-- What the task requires --
In the profiling module page, what key concept goes with step 4, measure_latency(), in the implementation roadmap?

-- Excerpt to read --
>> Begin

Module 14: Profiling#

Module Info

OPTIMIZATION TIER | Difficulty: ●●○○ | Time: 3-5 hours | Prerequisites: 01-13

Prerequisites: Modules 01-13 means you should have:

  • Built the complete ML stack (Modules 01-07)

  • Implemented CNN architectures (Module 09) or Transformers (Modules 10-13)

  • Models to profile and optimize

Why these prerequisites: You’ll profile models built in Modules 1-13. Understanding the implementations helps you interpret profiling results (e.g., why attention is memory-bound).

Overview#

Profiling is the foundation of performance optimization. Before making a model faster or smaller, you need to measure where time and memory go. In this module, you’ll build professional profiling tools that measure parameters, FLOPs, memory usage, and latency with statistical rigor.

Every optimization decision starts with measurement. Is your model memory-bound or compute-bound? Which layers consume the most resources? How does batch size affect throughput? Your profiler will answer these questions with data, not guesses, enabling the targeted optimizations in later modules.

By the end, you’ll have built the same measurement infrastructure used by production ML teams to make data-driven optimization decisions.

Learning Objectives#

Tip

By completing this module, you will:

  • Implement a comprehensive Profiler class that measures parameters, FLOPs, memory, and latency

  • Analyze performance characteristics to identify compute-bound vs memory-bound workloads

  • Master statistical measurement techniques with warmup runs and outlier handling

  • Connect profiling insights to optimization opportunities in quantization, compression, and caching

What You’ll Build#

        flowchart LR
    subgraph "Your Profiler Class"
        A["Parameter Counter<br/>count_parameters()"]
        B["FLOP Counter<br/>count_flops()"]
        C["Memory Tracker<br/>measure_memory()"]
        D["Latency Timer<br/>measure_latency()"]
        E["Analysis Tools<br/>profile_forward_pass()"]
    end

    A --> E
    B --> E
    C --> E
    D --> E

    style A fill:#e1f5ff
    style B fill:#fff3cd
    style C fill:#f8d7da
    style D fill:#d4edda
    style E fill:#e2d5f1
    

Fig. 23 Your Profiler Class#

Implementation roadmap:

Step

What You’ll Implement

Key Concept

1

count_parameters()

Model size and memory footprint

2

count_flops()

Computational cost estimation

3

measure_memory()

Activation and gradient memory tracking

4

measure_latency()

Statistical timing with warmup

5

profile_forward_pass()

Comprehensive performance analysis

6

profile_backward_pass()

Training cost estimation

The pattern you’ll enable:

# Comprehensive model analysis for optimization decisions
profiler = Profiler()
profile = profiler.profile_forward_pass(model, input_data)
print(f"Bottleneck: {profile['bottleneck']}")  # "memory" or "compute"

What You’re NOT Building (Yet)#

To keep this module focused, you will not implement:

  • GPU profiling (we measure CPU performance with NumPy)

  • Distributed profiling (that’s for multi-GPU setups)

>> End

-- Data listing --
>> Begin

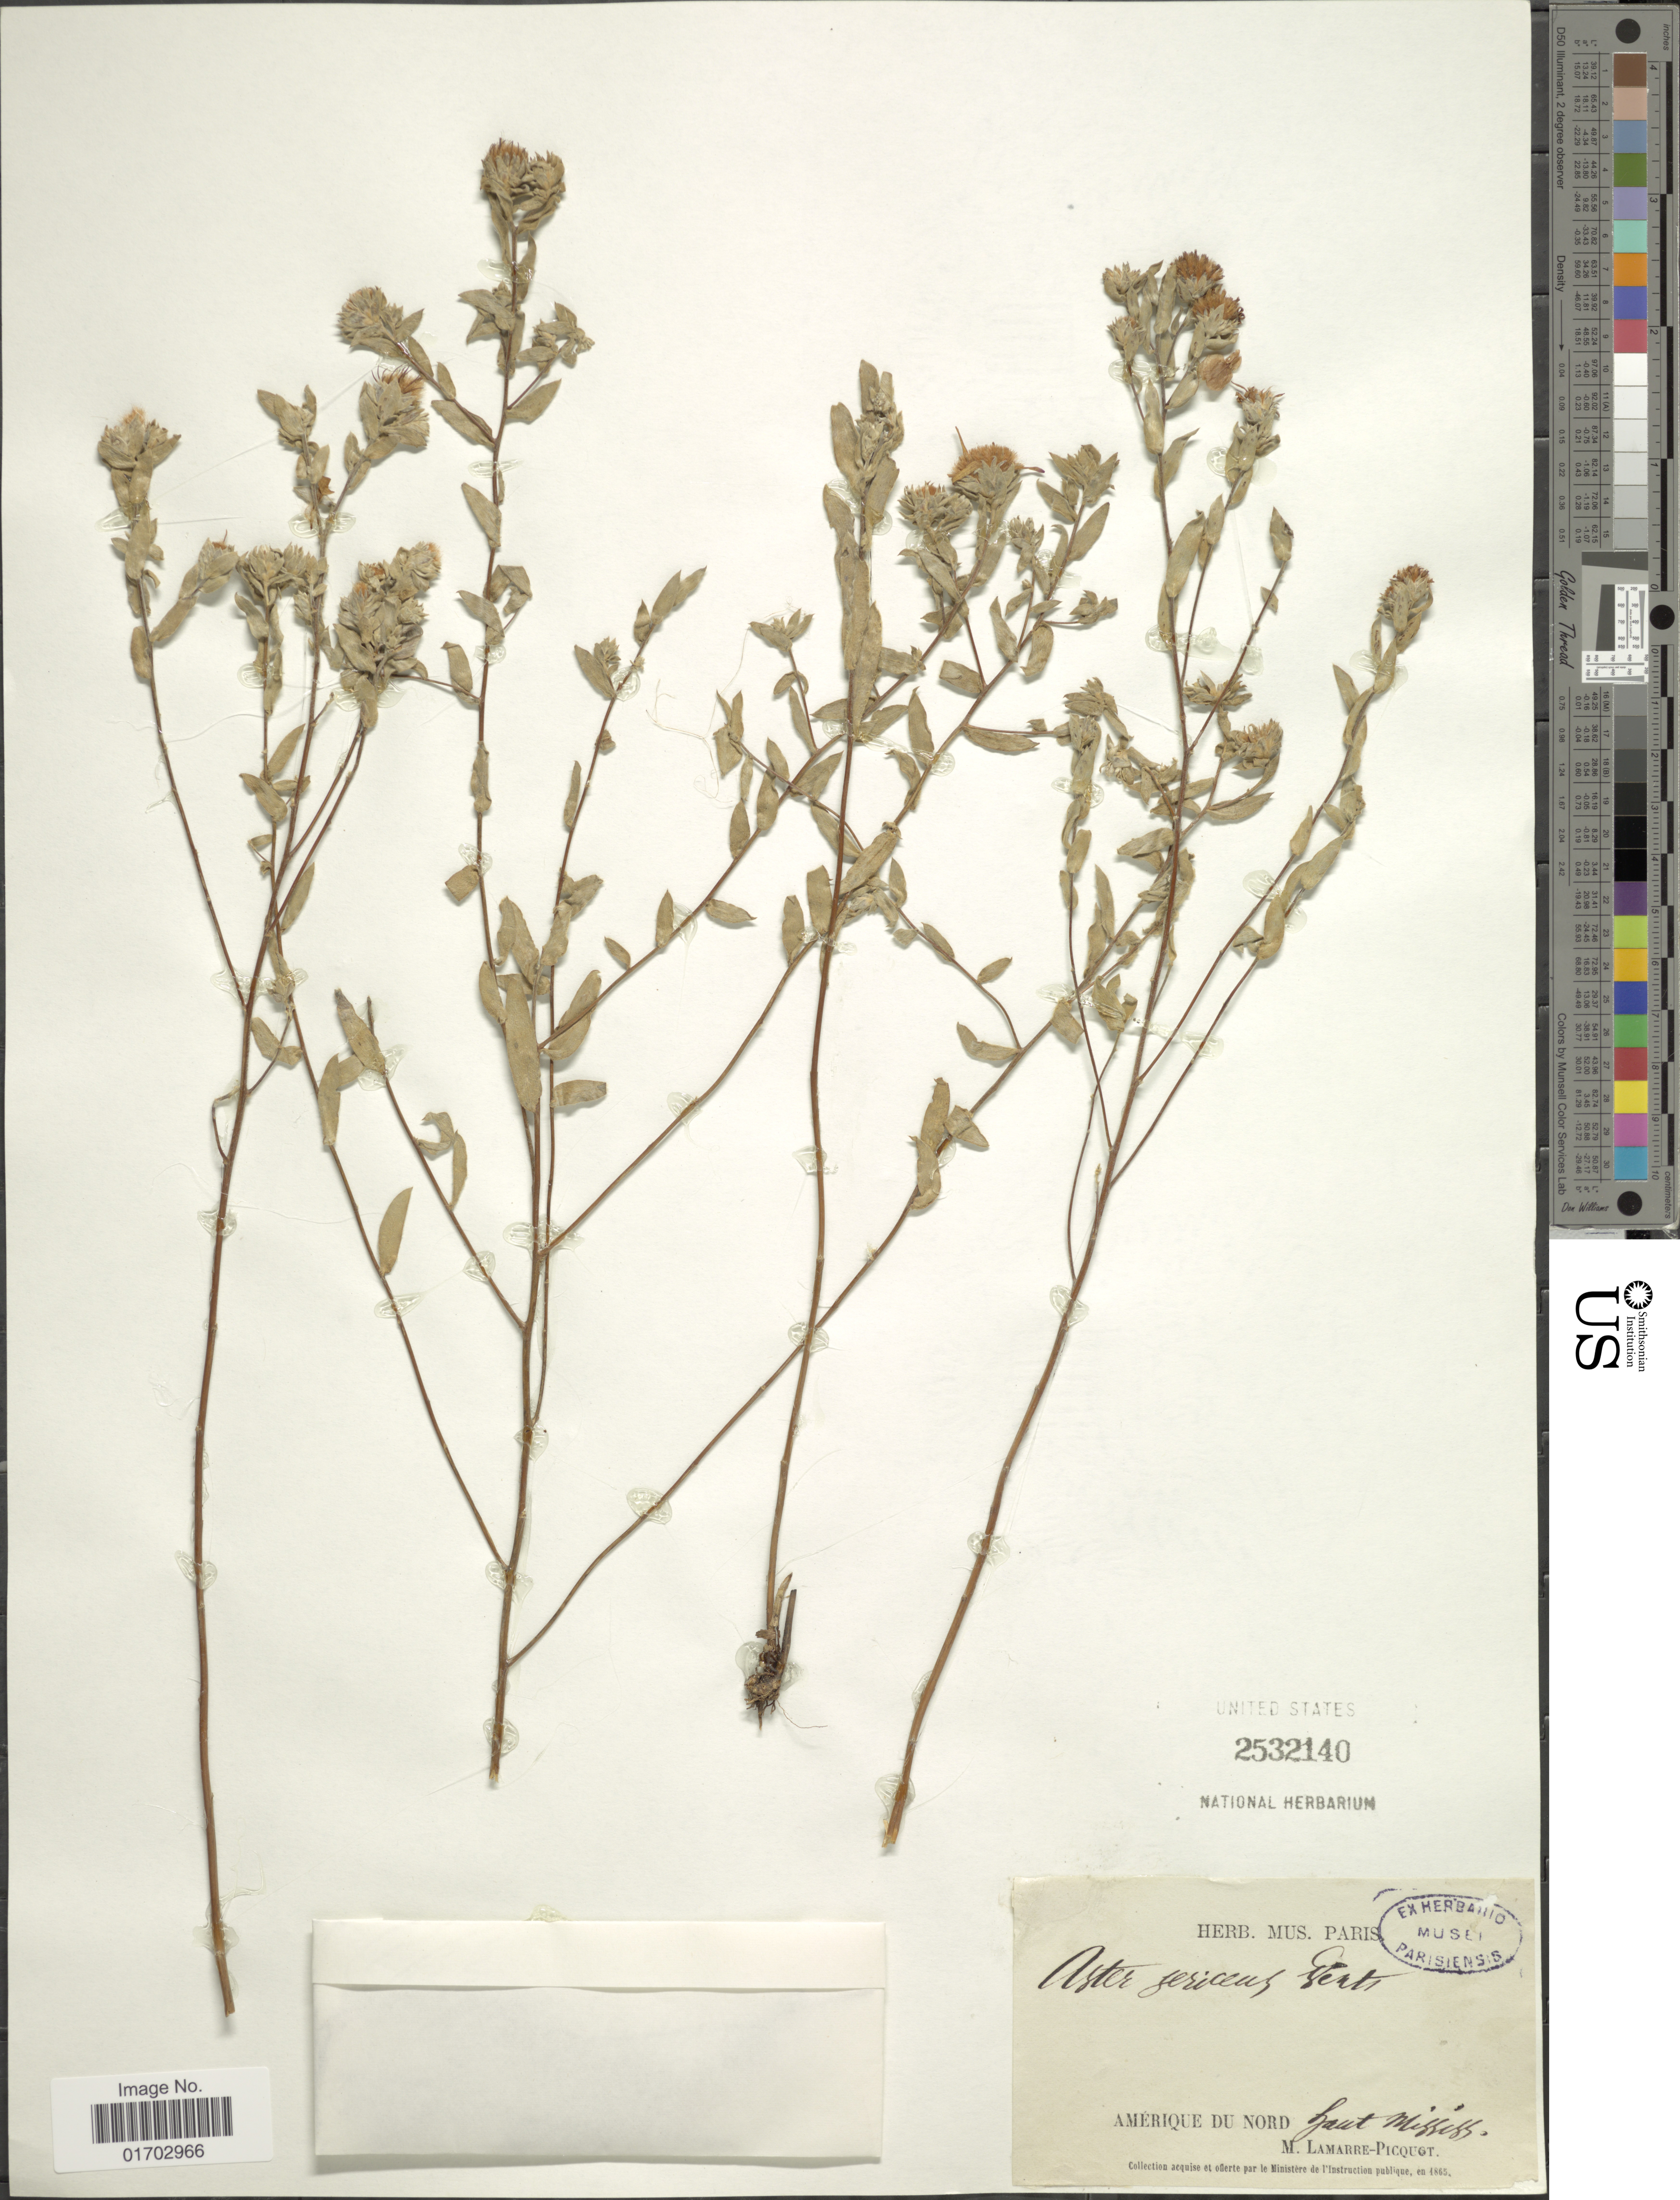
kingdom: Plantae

>> End
>> Begin

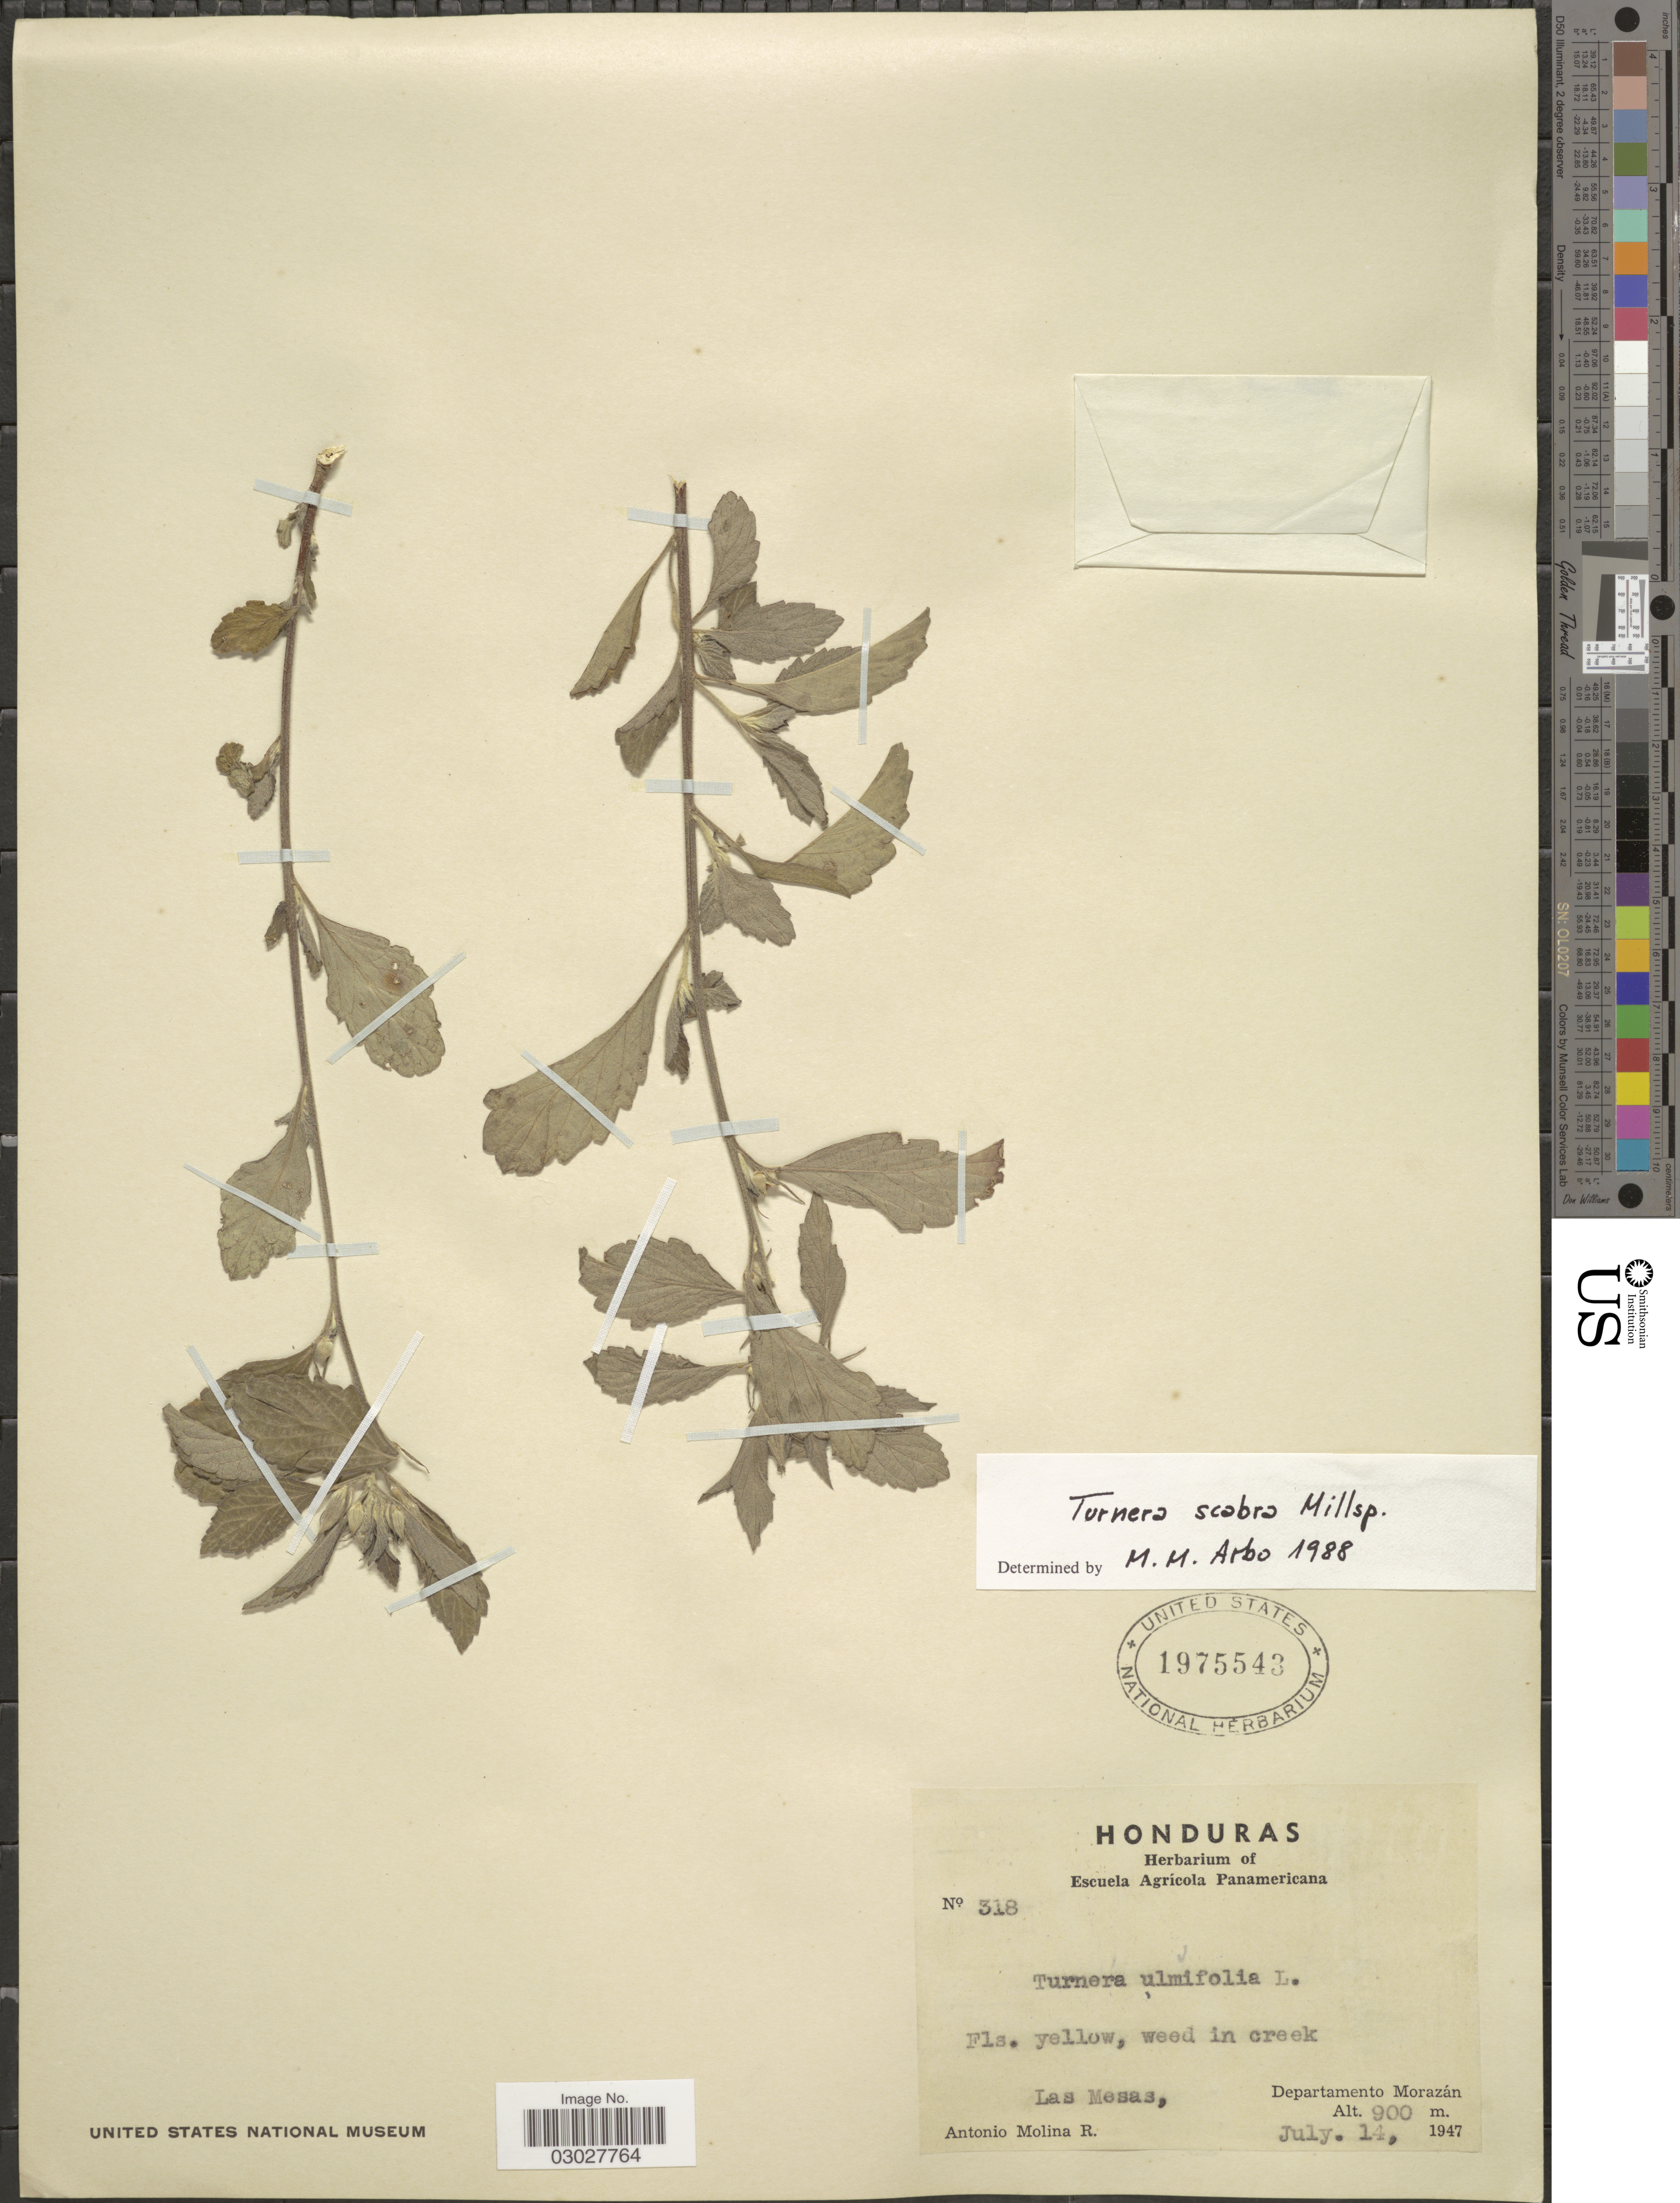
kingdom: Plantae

>> End

-- Solved problem --
Statistical timing with warmup.